Use this one until they're free again....


----------



## RickGibbs (Dec 16, 2005)

Dang, Katie....I can't believe all those ribbons you've got....(looking through Dusty's photos on your site).


----------



## for_my_golden (Oct 20, 2005)

I now have a link from our rescue page to the website! Sorry I didn't think about it sooner.


----------



## Joe (Apr 9, 2005)

Thanks everyone who can/could post the link to our site. Search engines use a variety of *algorithms* to determine *relevancy ranking,* one of them is number of links pointing to a particular site.
So more links pointing to our site will result in more visitors and also better visibility of our forum in search results, higher page rank as some would say.
Joe


----------



## heidi_pooh (Feb 9, 2006)

I would link it but first of all, I wouldn't know how and second, no one ever really goes to my site. lol


----------



## Joe (Apr 9, 2005)

It's not that important if anyone goes to your site as number of links pointing to this site. Search engines know about your site.
Joe


----------



## Dilligas (Jun 17, 2005)

I certainly am!

Though I don't think anyone but me uses my links page either


----------



## kowey (Feb 28, 2006)

Joe, I am putting the finishing-touch to my site, and I am certainly more than eager to put a link to the forum. Now, couldn't we have a nice logo or icon? I find your main-logo.jpg a bit big as a link.


----------



## Joe (Apr 9, 2005)

I am thinking about creating some logo for this single purpose, but simple link will do. It really is mostly about search engine recognition.
Joe


----------



## katieanddusty (Feb 9, 2006)

Shoot, the period where they are free was shorter than I thought. Now I have to wait five more days. Grr. I just hope changing the buttons doesn't mess up all the frames which I have since forgotten how to do. I don't like technology one bit.


----------



## RickGibbs (Dec 16, 2005)

katieanddusty said:


> Shoot, the period where they are free was shorter than I thought. Now I have to wait five more days. Grr. I just hope changing the buttons doesn't mess up all the frames which I have since forgotten how to do. I don't like technology one bit.

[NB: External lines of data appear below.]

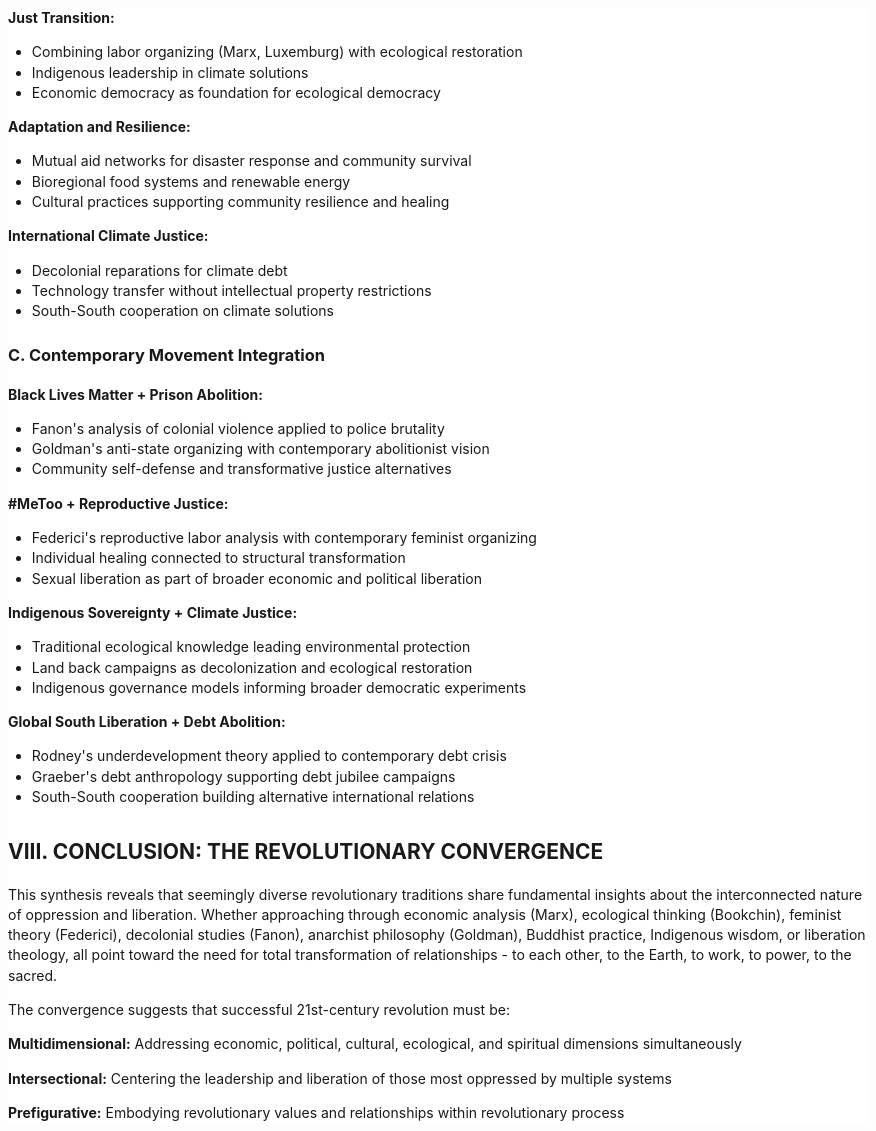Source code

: **Just Transition:**
- Combining labor organizing (Marx, Luxemburg) with ecological restoration
- Indigenous leadership in climate solutions
- Economic democracy as foundation for ecological democracy

**Adaptation and Resilience:**
- Mutual aid networks for disaster response and community survival
- Bioregional food systems and renewable energy
- Cultural practices supporting community resilience and healing

**International Climate Justice:**
- Decolonial reparations for climate debt
- Technology transfer without intellectual property restrictions
- South-South cooperation on climate solutions

### C. Contemporary Movement Integration

**Black Lives Matter + Prison Abolition:**
- Fanon's analysis of colonial violence applied to police brutality
- Goldman's anti-state organizing with contemporary abolitionist vision
- Community self-defense and transformative justice alternatives

**#MeToo + Reproductive Justice:**
- Federici's reproductive labor analysis with contemporary feminist organizing
- Individual healing connected to structural transformation
- Sexual liberation as part of broader economic and political liberation

**Indigenous Sovereignty + Climate Justice:**
- Traditional ecological knowledge leading environmental protection
- Land back campaigns as decolonization and ecological restoration
- Indigenous governance models informing broader democratic experiments

**Global South Liberation + Debt Abolition:**
- Rodney's underdevelopment theory applied to contemporary debt crisis
- Graeber's debt anthropology supporting debt jubilee campaigns
- South-South cooperation building alternative international relations

## VIII. CONCLUSION: THE REVOLUTIONARY CONVERGENCE

This synthesis reveals that seemingly diverse revolutionary traditions share fundamental insights about the interconnected nature of oppression and liberation. Whether approaching through economic analysis (Marx), ecological thinking (Bookchin), feminist theory (Federici), decolonial studies (Fanon), anarchist philosophy (Goldman), Buddhist practice, Indigenous wisdom, or liberation theology, all point toward the need for total transformation of relationships - to each other, to the Earth, to work, to power, to the sacred.

The convergence suggests that successful 21st-century revolution must be:

**Multidimensional:** Addressing economic, political, cultural, ecological, and spiritual dimensions simultaneously

**Intersectional:** Centering the leadership and liberation of those most oppressed by multiple systems

**Prefigurative:** Embodying revolutionary values and relationships within revolutionary process
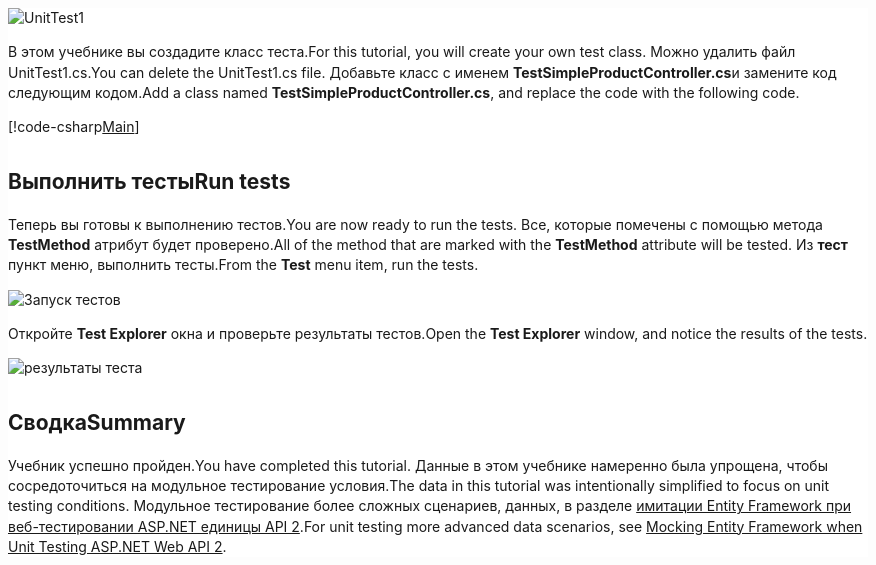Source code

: ![UnitTest1](unit-testing-with-aspnet-web-api/_static/image10.png)

<span data-ttu-id="8ac4e-193">В этом учебнике вы создадите класс теста.</span><span class="sxs-lookup"><span data-stu-id="8ac4e-193">For this tutorial, you will create your own test class.</span></span> <span data-ttu-id="8ac4e-194">Можно удалить файл UnitTest1.cs.</span><span class="sxs-lookup"><span data-stu-id="8ac4e-194">You can delete the UnitTest1.cs file.</span></span> <span data-ttu-id="8ac4e-195">Добавьте класс с именем **TestSimpleProductController.cs**и замените код следующим кодом.</span><span class="sxs-lookup"><span data-stu-id="8ac4e-195">Add a class named **TestSimpleProductController.cs**, and replace the code with the following code.</span></span>

[!code-csharp[Main](unit-testing-with-aspnet-web-api/samples/sample3.cs)]

<a id="runtests"></a>
## <a name="run-tests"></a><span data-ttu-id="8ac4e-196">Выполнить тесты</span><span class="sxs-lookup"><span data-stu-id="8ac4e-196">Run tests</span></span>

<span data-ttu-id="8ac4e-197">Теперь вы готовы к выполнению тестов.</span><span class="sxs-lookup"><span data-stu-id="8ac4e-197">You are now ready to run the tests.</span></span> <span data-ttu-id="8ac4e-198">Все, которые помечены с помощью метода **TestMethod** атрибут будет проверено.</span><span class="sxs-lookup"><span data-stu-id="8ac4e-198">All of the method that are marked with the **TestMethod** attribute will be tested.</span></span> <span data-ttu-id="8ac4e-199">Из **тест** пункт меню, выполнить тесты.</span><span class="sxs-lookup"><span data-stu-id="8ac4e-199">From the **Test** menu item, run the tests.</span></span>

![Запуск тестов](unit-testing-with-aspnet-web-api/_static/image11.png)

<span data-ttu-id="8ac4e-201">Откройте **Test Explorer** окна и проверьте результаты тестов.</span><span class="sxs-lookup"><span data-stu-id="8ac4e-201">Open the **Test Explorer** window, and notice the results of the tests.</span></span>

![результаты теста](unit-testing-with-aspnet-web-api/_static/image12.png)

## <a name="summary"></a><span data-ttu-id="8ac4e-203">Сводка</span><span class="sxs-lookup"><span data-stu-id="8ac4e-203">Summary</span></span>

<span data-ttu-id="8ac4e-204">Учебник успешно пройден.</span><span class="sxs-lookup"><span data-stu-id="8ac4e-204">You have completed this tutorial.</span></span> <span data-ttu-id="8ac4e-205">Данные в этом учебнике намеренно была упрощена, чтобы сосредоточиться на модульное тестирование условия.</span><span class="sxs-lookup"><span data-stu-id="8ac4e-205">The data in this tutorial was intentionally simplified to focus on unit testing conditions.</span></span> <span data-ttu-id="8ac4e-206">Модульное тестирование более сложных сценариев, данных, в разделе [имитации Entity Framework при веб-тестировании ASP.NET единицы API 2](mocking-entity-framework-when-unit-testing-aspnet-web-api-2.md).</span><span class="sxs-lookup"><span data-stu-id="8ac4e-206">For unit testing more advanced data scenarios, see [Mocking Entity Framework when Unit Testing ASP.NET Web API 2](mocking-entity-framework-when-unit-testing-aspnet-web-api-2.md).</span></span>
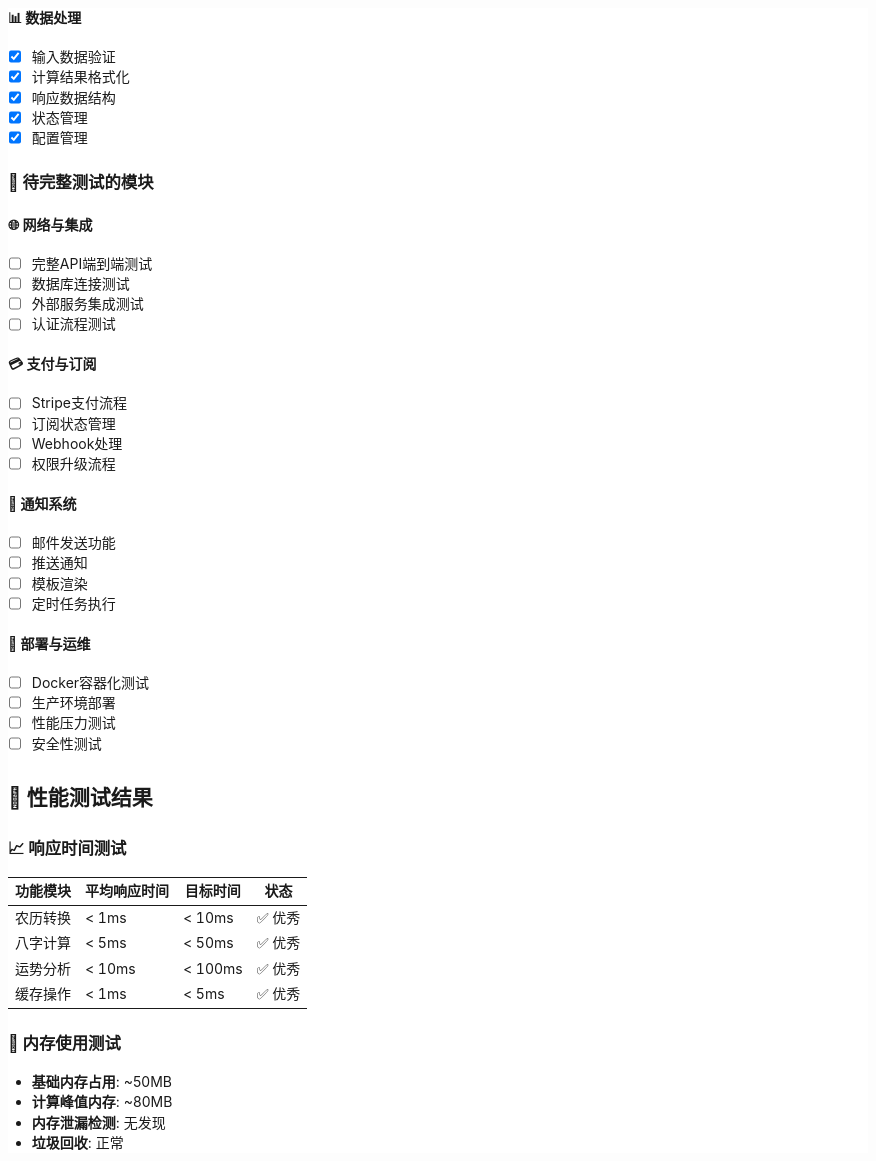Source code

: #### 📊 数据处理
- [x] 输入数据验证
- [x] 计算结果格式化
- [x] 响应数据结构
- [x] 状态管理
- [x] 配置管理

### 🔄 待完整测试的模块

#### 🌐 网络与集成
- [ ] 完整API端到端测试
- [ ] 数据库连接测试
- [ ] 外部服务集成测试
- [ ] 认证流程测试

#### 💳 支付与订阅
- [ ] Stripe支付流程
- [ ] 订阅状态管理
- [ ] Webhook处理
- [ ] 权限升级流程

#### 📧 通知系统
- [ ] 邮件发送功能
- [ ] 推送通知
- [ ] 模板渲染
- [ ] 定时任务执行

#### 🚀 部署与运维
- [ ] Docker容器化测试
- [ ] 生产环境部署
- [ ] 性能压力测试
- [ ] 安全性测试

## 🎯 性能测试结果

### 📈 响应时间测试
| 功能模块 | 平均响应时间 | 目标时间 | 状态 |
|---------|-------------|----------|------|
| 农历转换 | < 1ms | < 10ms | ✅ 优秀 |
| 八字计算 | < 5ms | < 50ms | ✅ 优秀 |
| 运势分析 | < 10ms | < 100ms | ✅ 优秀 |
| 缓存操作 | < 1ms | < 5ms | ✅ 优秀 |

### 💾 内存使用测试
- **基础内存占用**: ~50MB
- **计算峰值内存**: ~80MB
- **内存泄漏检测**: 无发现
- **垃圾回收**: 正常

Should be pretty easy..... You're just editing the page, navigation.htm. Save it and upload it and you're done....

If I wasn't busy getting ready for Riley's baseball game, I'd just make you a cool Flash menu.... (I might just do that later, and after you see it, you can decide whether or not you want to use it...)


----------



## Katiesmommy (Sep 10, 2006)

Joe said:


> I am thinking about creating some logo for this single purpose, but simple link will do. It really is mostly about search engine recognition.
> Joe


I think thats a GREAT idea. I plan on putting a logo on my MySpace to advertise this GREAT forum !!!


----------



## HovawartMom (Aug 10, 2006)

Sorry,I don't have a website.


----------



## Katiesmommy (Sep 10, 2006)

Heres a little icon I put on my Myspace
It links right to this site​


----------